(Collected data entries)

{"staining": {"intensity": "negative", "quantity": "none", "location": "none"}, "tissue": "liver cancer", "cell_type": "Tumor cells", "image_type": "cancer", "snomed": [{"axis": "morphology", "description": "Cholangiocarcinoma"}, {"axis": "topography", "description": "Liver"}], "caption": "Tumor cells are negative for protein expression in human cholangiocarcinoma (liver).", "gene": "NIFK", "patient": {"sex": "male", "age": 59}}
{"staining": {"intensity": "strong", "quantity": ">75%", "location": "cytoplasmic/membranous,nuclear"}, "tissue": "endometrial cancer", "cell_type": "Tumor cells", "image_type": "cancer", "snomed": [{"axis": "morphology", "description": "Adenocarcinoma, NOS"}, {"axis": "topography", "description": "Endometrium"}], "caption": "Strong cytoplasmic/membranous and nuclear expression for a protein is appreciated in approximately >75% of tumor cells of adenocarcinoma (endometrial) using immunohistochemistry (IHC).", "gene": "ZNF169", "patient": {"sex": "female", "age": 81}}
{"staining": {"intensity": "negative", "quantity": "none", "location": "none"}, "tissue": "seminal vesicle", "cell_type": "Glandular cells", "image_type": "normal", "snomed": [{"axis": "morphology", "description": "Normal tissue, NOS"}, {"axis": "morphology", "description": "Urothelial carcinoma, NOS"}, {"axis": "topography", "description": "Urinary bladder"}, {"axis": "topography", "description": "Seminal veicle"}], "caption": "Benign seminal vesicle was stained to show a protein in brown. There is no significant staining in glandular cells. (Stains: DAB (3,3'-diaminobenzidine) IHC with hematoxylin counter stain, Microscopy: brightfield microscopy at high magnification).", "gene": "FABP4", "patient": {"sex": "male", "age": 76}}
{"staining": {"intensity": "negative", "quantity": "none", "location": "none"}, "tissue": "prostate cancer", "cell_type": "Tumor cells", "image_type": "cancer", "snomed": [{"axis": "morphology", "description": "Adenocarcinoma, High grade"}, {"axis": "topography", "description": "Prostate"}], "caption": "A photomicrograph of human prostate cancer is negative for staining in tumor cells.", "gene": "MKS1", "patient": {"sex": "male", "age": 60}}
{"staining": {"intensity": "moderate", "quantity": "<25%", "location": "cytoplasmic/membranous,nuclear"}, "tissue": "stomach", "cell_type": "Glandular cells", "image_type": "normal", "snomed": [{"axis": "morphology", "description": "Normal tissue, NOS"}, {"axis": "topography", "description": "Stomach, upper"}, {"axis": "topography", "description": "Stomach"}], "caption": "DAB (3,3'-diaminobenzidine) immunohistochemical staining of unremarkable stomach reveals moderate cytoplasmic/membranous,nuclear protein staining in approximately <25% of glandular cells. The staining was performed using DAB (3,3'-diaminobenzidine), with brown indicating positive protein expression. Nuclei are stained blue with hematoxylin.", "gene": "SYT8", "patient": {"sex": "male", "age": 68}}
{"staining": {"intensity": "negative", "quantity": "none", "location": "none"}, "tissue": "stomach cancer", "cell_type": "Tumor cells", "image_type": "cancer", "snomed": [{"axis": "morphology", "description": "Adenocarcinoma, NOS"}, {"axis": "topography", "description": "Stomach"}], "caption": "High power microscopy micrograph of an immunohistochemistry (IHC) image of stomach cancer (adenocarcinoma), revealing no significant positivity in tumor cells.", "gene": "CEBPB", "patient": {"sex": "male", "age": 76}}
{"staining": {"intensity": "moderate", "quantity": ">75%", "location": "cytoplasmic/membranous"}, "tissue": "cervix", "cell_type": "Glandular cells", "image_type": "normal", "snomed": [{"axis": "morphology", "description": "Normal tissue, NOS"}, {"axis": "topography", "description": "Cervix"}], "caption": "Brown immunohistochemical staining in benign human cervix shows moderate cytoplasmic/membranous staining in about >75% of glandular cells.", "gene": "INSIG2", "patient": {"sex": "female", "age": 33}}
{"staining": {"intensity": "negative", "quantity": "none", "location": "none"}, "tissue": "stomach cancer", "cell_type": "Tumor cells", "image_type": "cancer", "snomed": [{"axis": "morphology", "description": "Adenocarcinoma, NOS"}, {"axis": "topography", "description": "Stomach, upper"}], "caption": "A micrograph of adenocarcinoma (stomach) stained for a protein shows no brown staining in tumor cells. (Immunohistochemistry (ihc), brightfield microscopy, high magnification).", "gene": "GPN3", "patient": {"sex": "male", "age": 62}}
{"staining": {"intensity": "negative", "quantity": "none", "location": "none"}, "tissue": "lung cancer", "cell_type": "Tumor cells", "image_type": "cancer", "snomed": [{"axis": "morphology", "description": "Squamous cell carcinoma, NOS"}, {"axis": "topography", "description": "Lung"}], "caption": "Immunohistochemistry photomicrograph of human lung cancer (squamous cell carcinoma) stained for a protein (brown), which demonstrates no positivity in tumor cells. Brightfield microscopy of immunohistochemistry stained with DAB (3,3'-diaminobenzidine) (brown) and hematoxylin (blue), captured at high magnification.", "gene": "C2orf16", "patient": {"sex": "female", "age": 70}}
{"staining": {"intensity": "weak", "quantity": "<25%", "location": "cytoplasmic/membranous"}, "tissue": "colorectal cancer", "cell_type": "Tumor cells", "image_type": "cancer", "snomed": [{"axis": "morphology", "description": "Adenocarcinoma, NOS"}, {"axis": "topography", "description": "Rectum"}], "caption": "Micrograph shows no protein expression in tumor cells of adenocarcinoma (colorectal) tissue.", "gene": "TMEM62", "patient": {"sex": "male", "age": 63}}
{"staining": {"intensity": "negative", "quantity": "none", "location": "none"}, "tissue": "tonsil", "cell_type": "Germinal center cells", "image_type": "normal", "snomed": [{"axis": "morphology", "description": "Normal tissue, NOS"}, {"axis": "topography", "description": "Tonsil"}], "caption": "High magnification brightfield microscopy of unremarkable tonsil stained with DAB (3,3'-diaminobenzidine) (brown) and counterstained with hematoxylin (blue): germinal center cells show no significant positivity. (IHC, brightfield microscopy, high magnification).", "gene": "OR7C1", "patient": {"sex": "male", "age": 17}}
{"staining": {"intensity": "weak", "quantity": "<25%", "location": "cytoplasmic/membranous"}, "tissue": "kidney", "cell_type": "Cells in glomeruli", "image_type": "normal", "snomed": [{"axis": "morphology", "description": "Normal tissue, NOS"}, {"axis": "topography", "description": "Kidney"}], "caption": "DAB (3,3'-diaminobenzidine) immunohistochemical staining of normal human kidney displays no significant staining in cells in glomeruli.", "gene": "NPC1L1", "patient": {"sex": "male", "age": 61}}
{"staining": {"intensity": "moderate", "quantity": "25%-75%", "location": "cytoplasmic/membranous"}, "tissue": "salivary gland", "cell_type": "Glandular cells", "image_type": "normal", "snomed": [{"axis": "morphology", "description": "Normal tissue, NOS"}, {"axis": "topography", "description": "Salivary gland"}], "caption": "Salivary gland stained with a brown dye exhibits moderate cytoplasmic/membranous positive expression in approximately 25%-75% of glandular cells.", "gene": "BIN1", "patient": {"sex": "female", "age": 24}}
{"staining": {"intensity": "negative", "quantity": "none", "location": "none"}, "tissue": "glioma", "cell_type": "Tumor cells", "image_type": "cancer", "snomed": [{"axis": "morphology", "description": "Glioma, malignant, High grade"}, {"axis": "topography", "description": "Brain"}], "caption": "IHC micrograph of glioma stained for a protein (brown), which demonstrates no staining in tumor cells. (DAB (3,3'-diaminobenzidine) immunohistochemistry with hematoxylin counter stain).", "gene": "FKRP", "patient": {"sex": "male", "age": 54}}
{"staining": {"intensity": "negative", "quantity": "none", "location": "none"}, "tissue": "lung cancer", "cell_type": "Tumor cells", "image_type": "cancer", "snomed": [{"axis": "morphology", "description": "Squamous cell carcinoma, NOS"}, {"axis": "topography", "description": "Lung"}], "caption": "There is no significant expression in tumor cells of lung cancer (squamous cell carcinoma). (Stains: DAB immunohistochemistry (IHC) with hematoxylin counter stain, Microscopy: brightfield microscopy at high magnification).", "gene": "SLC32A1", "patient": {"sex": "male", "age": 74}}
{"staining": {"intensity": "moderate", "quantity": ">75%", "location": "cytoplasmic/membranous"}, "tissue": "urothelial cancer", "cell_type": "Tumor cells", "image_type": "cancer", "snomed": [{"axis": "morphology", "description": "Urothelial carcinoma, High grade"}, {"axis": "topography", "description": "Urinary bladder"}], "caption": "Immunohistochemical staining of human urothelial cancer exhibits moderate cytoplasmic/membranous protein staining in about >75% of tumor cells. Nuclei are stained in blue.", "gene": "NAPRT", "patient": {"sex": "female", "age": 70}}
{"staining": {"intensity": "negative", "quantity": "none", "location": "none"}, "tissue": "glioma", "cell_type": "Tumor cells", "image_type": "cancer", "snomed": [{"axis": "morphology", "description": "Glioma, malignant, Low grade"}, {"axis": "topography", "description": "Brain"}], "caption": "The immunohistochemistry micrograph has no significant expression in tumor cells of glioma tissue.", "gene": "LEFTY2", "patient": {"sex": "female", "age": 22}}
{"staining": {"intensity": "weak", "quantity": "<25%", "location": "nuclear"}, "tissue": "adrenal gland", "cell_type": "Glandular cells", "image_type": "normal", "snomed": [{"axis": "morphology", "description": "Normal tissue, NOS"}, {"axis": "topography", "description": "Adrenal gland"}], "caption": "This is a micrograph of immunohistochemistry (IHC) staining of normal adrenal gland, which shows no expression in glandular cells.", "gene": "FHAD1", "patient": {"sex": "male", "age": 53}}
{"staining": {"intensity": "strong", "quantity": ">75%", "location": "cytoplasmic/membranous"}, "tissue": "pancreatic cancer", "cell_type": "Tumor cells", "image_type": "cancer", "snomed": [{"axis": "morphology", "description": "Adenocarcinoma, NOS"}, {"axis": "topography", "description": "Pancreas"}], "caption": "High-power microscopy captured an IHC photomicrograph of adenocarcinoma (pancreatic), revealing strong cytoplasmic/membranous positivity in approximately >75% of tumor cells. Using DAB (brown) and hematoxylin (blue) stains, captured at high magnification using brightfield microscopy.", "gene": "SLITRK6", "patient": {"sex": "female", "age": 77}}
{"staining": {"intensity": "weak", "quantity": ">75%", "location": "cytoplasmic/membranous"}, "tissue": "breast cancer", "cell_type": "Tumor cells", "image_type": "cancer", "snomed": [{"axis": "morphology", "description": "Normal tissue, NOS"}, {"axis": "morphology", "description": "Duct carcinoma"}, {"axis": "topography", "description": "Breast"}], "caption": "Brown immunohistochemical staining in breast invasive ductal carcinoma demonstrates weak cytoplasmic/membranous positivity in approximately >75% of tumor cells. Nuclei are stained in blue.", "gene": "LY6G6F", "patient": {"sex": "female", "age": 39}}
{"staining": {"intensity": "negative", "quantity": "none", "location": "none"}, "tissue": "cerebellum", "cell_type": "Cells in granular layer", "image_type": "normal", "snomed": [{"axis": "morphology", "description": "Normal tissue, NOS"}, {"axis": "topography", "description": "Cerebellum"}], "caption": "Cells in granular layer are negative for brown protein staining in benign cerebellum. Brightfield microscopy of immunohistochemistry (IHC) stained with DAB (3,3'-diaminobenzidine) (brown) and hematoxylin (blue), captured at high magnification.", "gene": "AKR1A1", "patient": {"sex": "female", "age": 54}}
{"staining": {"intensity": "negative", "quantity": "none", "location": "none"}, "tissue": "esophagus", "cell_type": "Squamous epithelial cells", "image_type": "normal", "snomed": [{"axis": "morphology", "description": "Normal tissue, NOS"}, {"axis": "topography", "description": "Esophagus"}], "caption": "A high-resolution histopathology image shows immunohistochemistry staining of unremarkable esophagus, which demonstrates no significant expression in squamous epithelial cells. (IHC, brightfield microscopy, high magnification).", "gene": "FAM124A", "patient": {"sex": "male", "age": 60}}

Problem to work on.
Pull out every line in the data above that has the word "Brain".

Output for this task.
{"staining": {"intensity": "negative", "quantity": "none", "location": "none"}, "tissue": "glioma", "cell_type": "Tumor cells", "image_type": "cancer", "snomed": [{"axis": "morphology", "description": "Glioma, malignant, High grade"}, {"axis": "topography", "description": "Brain"}], "caption": "IHC micrograph of glioma stained for a protein (brown), which demonstrates no staining in tumor cells. (DAB (3,3'-diaminobenzidine) immunohistochemistry with hematoxylin counter stain).", "gene": "FKRP", "patient": {"sex": "male", "age": 54}}
{"staining": {"intensity": "negative", "quantity": "none", "location": "none"}, "tissue": "glioma", "cell_type": "Tumor cells", "image_type": "cancer", "snomed": [{"axis": "morphology", "description": "Glioma, malignant, Low grade"}, {"axis": "topography", "description": "Brain"}], "caption": "The immunohistochemistry micrograph has no significant expression in tumor cells of glioma tissue.", "gene": "LEFTY2", "patient": {"sex": "female", "age": 22}}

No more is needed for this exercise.